# EXERCISE AIM:
Edit the material below by replacing each occurrence of "developed" with "processed", keeping everything else unchanged.

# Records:
(begin)

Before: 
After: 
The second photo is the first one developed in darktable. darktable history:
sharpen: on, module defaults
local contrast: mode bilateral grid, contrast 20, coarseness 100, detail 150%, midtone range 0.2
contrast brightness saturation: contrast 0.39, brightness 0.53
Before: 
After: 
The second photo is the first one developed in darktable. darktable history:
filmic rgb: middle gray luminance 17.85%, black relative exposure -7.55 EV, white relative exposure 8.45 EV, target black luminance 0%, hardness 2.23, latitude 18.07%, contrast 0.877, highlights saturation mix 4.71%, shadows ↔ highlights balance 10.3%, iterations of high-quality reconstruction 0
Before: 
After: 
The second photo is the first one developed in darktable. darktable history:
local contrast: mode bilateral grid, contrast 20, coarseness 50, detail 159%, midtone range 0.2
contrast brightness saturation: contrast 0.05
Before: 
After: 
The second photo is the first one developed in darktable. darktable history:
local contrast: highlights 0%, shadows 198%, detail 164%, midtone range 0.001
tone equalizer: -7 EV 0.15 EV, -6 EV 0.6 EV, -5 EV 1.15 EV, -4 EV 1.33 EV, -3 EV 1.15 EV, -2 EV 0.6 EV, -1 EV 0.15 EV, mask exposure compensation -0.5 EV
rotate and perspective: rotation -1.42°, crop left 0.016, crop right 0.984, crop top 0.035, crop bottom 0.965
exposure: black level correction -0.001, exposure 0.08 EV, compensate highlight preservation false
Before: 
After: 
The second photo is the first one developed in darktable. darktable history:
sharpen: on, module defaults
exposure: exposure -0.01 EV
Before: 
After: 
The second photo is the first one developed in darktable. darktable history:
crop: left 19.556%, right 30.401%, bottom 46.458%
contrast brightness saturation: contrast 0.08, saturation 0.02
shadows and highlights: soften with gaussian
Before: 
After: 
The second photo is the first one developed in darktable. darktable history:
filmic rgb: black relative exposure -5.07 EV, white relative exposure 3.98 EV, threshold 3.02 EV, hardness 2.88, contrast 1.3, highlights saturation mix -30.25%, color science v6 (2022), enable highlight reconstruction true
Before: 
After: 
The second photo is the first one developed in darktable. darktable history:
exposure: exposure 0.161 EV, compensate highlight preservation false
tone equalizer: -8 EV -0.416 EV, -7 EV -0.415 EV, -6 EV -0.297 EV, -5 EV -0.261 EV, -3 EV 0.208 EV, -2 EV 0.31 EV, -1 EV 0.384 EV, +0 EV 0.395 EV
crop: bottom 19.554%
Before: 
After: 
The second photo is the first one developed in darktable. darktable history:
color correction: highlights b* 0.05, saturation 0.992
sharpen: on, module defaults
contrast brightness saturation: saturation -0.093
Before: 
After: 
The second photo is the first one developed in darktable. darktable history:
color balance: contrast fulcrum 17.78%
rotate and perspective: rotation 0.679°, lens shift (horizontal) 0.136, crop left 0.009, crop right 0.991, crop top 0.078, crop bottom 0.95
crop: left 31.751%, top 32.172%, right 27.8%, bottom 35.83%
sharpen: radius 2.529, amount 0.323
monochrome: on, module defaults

(end)

# TASK ANSWER:
Before: 
After: 
The second photo is the first one processed in darktable. darktable history:
sharpen: on, module defaults
local contrast: mode bilateral grid, contrast 20, coarseness 100, detail 150%, midtone range 0.2
contrast brightness saturation: contrast 0.39, brightness 0.53
Before: 
After: 
The second photo is the first one processed in darktable. darktable history:
filmic rgb: middle gray luminance 17.85%, black relative exposure -7.55 EV, white relative exposure 8.45 EV, target black luminance 0%, hardness 2.23, latitude 18.07%, contrast 0.877, highlights saturation mix 4.71%, shadows ↔ highlights balance 10.3%, iterations of high-quality reconstruction 0
Before: 
After: 
The second photo is the first one processed in darktable. darktable history:
local contrast: mode bilateral grid, contrast 20, coarseness 50, detail 159%, midtone range 0.2
contrast brightness saturation: contrast 0.05
Before: 
After: 
The second photo is the first one processed in darktable. darktable history:
local contrast: highlights 0%, shadows 198%, detail 164%, midtone range 0.001
tone equalizer: -7 EV 0.15 EV, -6 EV 0.6 EV, -5 EV 1.15 EV, -4 EV 1.33 EV, -3 EV 1.15 EV, -2 EV 0.6 EV, -1 EV 0.15 EV, mask exposure compensation -0.5 EV
rotate and perspective: rotation -1.42°, crop left 0.016, crop right 0.984, crop top 0.035, crop bottom 0.965
exposure: black level correction -0.001, exposure 0.08 EV, compensate highlight preservation false
Before: 
After: 
The second photo is the first one processed in darktable. darktable history:
sharpen: on, module defaults
exposure: exposure -0.01 EV
Before: 
After: 
The second photo is the first one processed in darktable. darktable history:
crop: left 19.556%, right 30.401%, bottom 46.458%
contrast brightness saturation: contrast 0.08, saturation 0.02
shadows and highlights: soften with gaussian
Before: 
After: 
The second photo is the first one processed in darktable. darktable history:
filmic rgb: black relative exposure -5.07 EV, white relative exposure 3.98 EV, threshold 3.02 EV, hardness 2.88, contrast 1.3, highlights saturation mix -30.25%, color science v6 (2022), enable highlight reconstruction true
Before: 
After: 
The second photo is the first one processed in darktable. darktable history:
exposure: exposure 0.161 EV, compensate highlight preservation false
tone equalizer: -8 EV -0.416 EV, -7 EV -0.415 EV, -6 EV -0.297 EV, -5 EV -0.261 EV, -3 EV 0.208 EV, -2 EV 0.31 EV, -1 EV 0.384 EV, +0 EV 0.395 EV
crop: bottom 19.554%
Before: 
After: 
The second photo is the first one processed in darktable. darktable history:
color correction: highlights b* 0.05, saturation 0.992
sharpen: on, module defaults
contrast brightness saturation: saturation -0.093
Before: 
After: 
The second photo is the first one processed in darktable. darktable history:
color balance: contrast fulcrum 17.78%
rotate and perspective: rotation 0.679°, lens shift (horizontal) 0.136, crop left 0.009, crop right 0.991, crop top 0.078, crop bottom 0.95
crop: left 31.751%, top 32.172%, right 27.8%, bottom 35.83%
sharpen: radius 2.529, amount 0.323
monochrome: on, module defaults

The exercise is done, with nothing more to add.